Brazil's lower house approves civil internet bill
After over two years of discussions and five months blocking congressional activities, the hotly debated Marco Civil da Internet (civil internet bill) was finally approved by Brazil's lower house on Tuesday night.
The project, considered an internet "constitution" with the rights, duties and principles of use, will now be sent to the senate for approval prior to becoming law.
As expected, the text was subject to modifications to its more controversial aspects that had been preventing the vote taking place, particularly regarding network neutrality.
The neutrality concept, one of the core pillars of the project, is the principle that internet service providers cannot discriminate between different kinds of content, applications online and network usage. Users cannot be charged more depending on what they access or do in the web, for example. Telcos claimed that neutrality harms innovation.
The bill stated it was the responsibility of the presidential office to oversee potential exceptions to the neutrality rule, which should be made by decree. The new version kept this power for the president, as foreseen by the country's constitution, but made clearer that any such decision can only be made following consultation with telecoms regulator Anateland the country's internet steering committee CGI. CGI is an advisory board formed by members of the private and public sector.
As previously reported, the new version also pulled out the criticized article requiring foreign ISPs to keep datacenters in Brazil for data storage.
This local storage requirement was not part of the first version of the Marco Civil, having been added following government pressure in response to the NSA electronic espionage case. The government understanding was that the measure would automatically put all data management under Brazilian legislation. Google had questioned this argument.
Although the local storage obligation has been removed from the Marco Civil, a new article states that the Brazilian legislation will apply "irrespective of where data is stored" and where companies are registered.
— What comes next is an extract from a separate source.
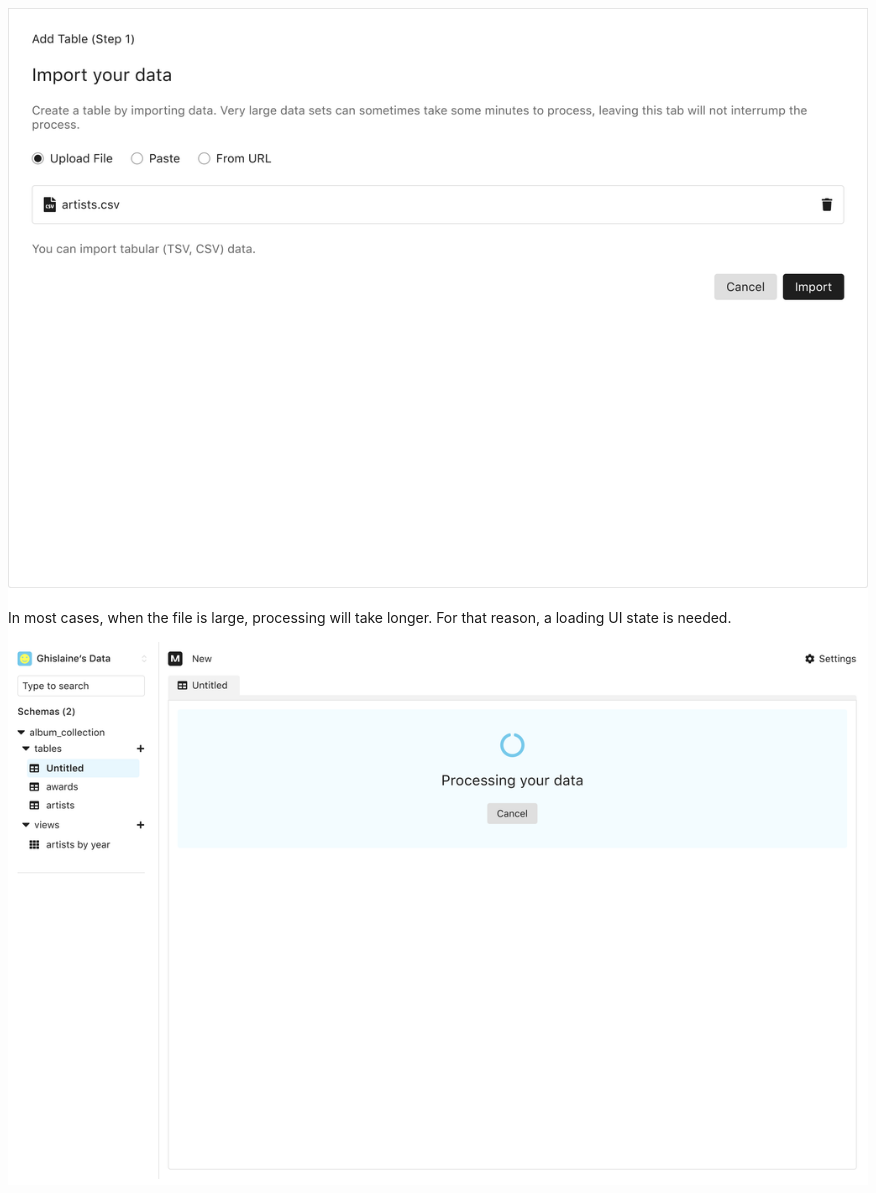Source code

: ![](/assets/design/process/documents/table-import-specs/1FZ5Efd.png)

In most cases, when the file is large, processing will take longer. For that reason, a loading UI state is needed.

![](/assets/design/process/documents/table-import-specs/By4JP0CK_.png)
The bill was approved almost unanimously by all parties in the house. Even the government's main ally, the PMDB party, whose opposition over some aspects of the bill became stronger after a political deadlock, changed opinion and endorsed the project.
The only party to vote against it was the opposition party PPS, which considered that the president's power to decree the potential exceptions to net neutrality would represent "excessive control" by the executive branch over the internet.
In his speech prior to the voting session, the bill's author Alessandro Molon detailed the latest version of the text and announced other changes to it, which met requests by other lawmakers and public sector entities and were necessary to build consensus.
Among them, an article was added to tackle so-called "porn revenge," following a request from a group of women's legislators.
According to the Marco Civil, providers will only be made liable for third party content if they ignore a legal decision requiring its removal - and not a mere user notification, for example. However, the text treats pornographic content differently.
In this case, pages that provide images or videos that infringe on the privacy of others without permission of the participants will be made liable for the violation. The text has been modified making it clear that notification from the victim or his/her legal representative is enough to take it down.
The bill also allows for "parental control," through which parents can control the material accessed by children and adolescents in the network.
Marco Civil also states that internet access providers - the telcos - must keep user logs (IPs and user connection times) for a year. ISPs such as Google, on the other hand, will have to keep browser logs for six months. Prior to the change, the logs record time was at the discretion of providers and sites. All data can only be accessed through a court ruling.